Pamiętam jakie wrażenie zrobiła na mnie poprzednia powieść Frances pt. "Ta dziewczyna", której recenzję możecie przeczytać o TUTAJ. Zapraszam do lektury. A dzisiaj pochylam się nad tytułem "Ta druga". Książką po której wiele się spodziewałam i wiele otrzymałam. Wzbudziła we mnie wiele emocji i spędziłam podczas jej czytania naprawdę świetny czas. 

Pozwolę sobie odnieść się do tekstu z okładki: ZA KAŻDĄ DOSKONAŁĄ KOBIETĄ KRYJE SIĘ... STO INNYCH, RÓWNIE PERFEKCYJNYCH, KTÓRE TYLKO CZEKAJĄ, BY ZAJĄĆ JEJ MIEJSCE. W obecnych czasach każdy ze sobą konkuruje. Czy to w życiu prywatnym, czy też zawodowym. Zauważyłam, że płeć piękna jest w tym lepsza, co wcale nie jest czymś pozytywnym. Kobiety bywają  dla siebie okropne. Podejrzliwe, zazdrosne, mściwe... Na pewno każda z czytelniczek spotkała się z takim niemiłym zachowaniem. Zamiast się wspierać, to wbijamy sobie szpile. I po co? Jednak nie mogę pakować wszystkich do jednego wora. Są też takie sytuacje, kiedy potrafimy się zjednoczyć i się wspierać. Chociaż czasami nawet w tych dobrych gestach doszukujemy się czegoś złego, bo przecież "tak bezinteresownie?!". Takie mamy czasy, niestety. I właśnie to jest też jednym z kluczowych elementów książki "Ta druga". Poznajemy Carrie i poznajemy tą tytułową - DRUGĄ, którą jest Emma. Zachowanie tych dwóch dam idealnie oddaje całość powyższego tekstu.

Jeśli chodzi o bohaterów książki Frances, muszę przyznać, że autorka naprawdę radzi sobie dobrze z ich kreacją. Pamiętam, jak zachwycałam się postaciami z poprzedniej jej książki. Jak to podobała mi się każda z postaci i tutaj jest tak samo. Oceniam każdą z postaci celująco. Mamy fajnie wykreowane postaci poboczne, czarne charaktery, jak i te, których do końca nie da się rozgryźć. Nie zawiodłam się!

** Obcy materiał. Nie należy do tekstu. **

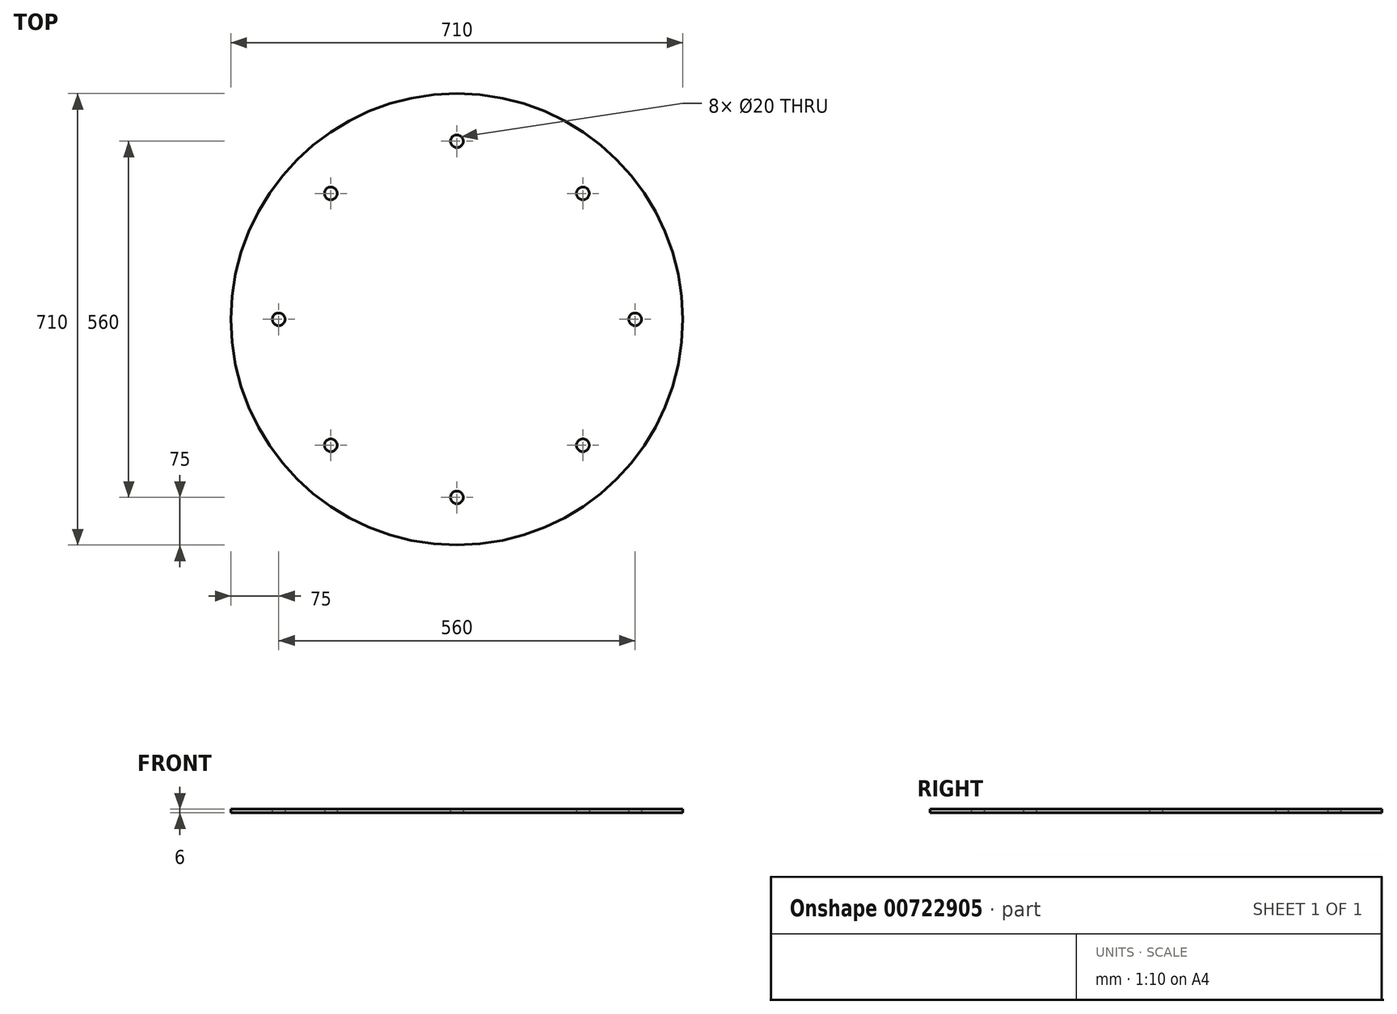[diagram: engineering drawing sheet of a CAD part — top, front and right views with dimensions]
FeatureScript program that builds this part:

Jeśli chodzi o pomysł na książkę -  tutaj również na plus. Chociaż nie od samego początku się wciągnęłam. Najpierw musiałam się wgryźć w fabułę, a później poszło już całkiem gładko. Działo się wiele. Wielowątkowość tej książki jest jak najbardziej na plus. Wiele w niej zawiłości, ale takich nieogłupiających - że tak się wyrażę. Mamy tutaj miłość, złość, zazdrość, tęsknotę i śmierć. Trzy główne postaci mają dla nas zagadki do rozwiązania, a klucz znajduje się w ich przeszłości.

Ja jestem na tak! Bardzo lubię powieści Michelle Frances i z niecierpliwością wyczekuję kolejnej. A Wam mogę polecić zarówno tytuł "Ta dziewczyna", jak i "Ta druga". Jeśli lubujecie się w thrillerach, powinny Wam się spodobać.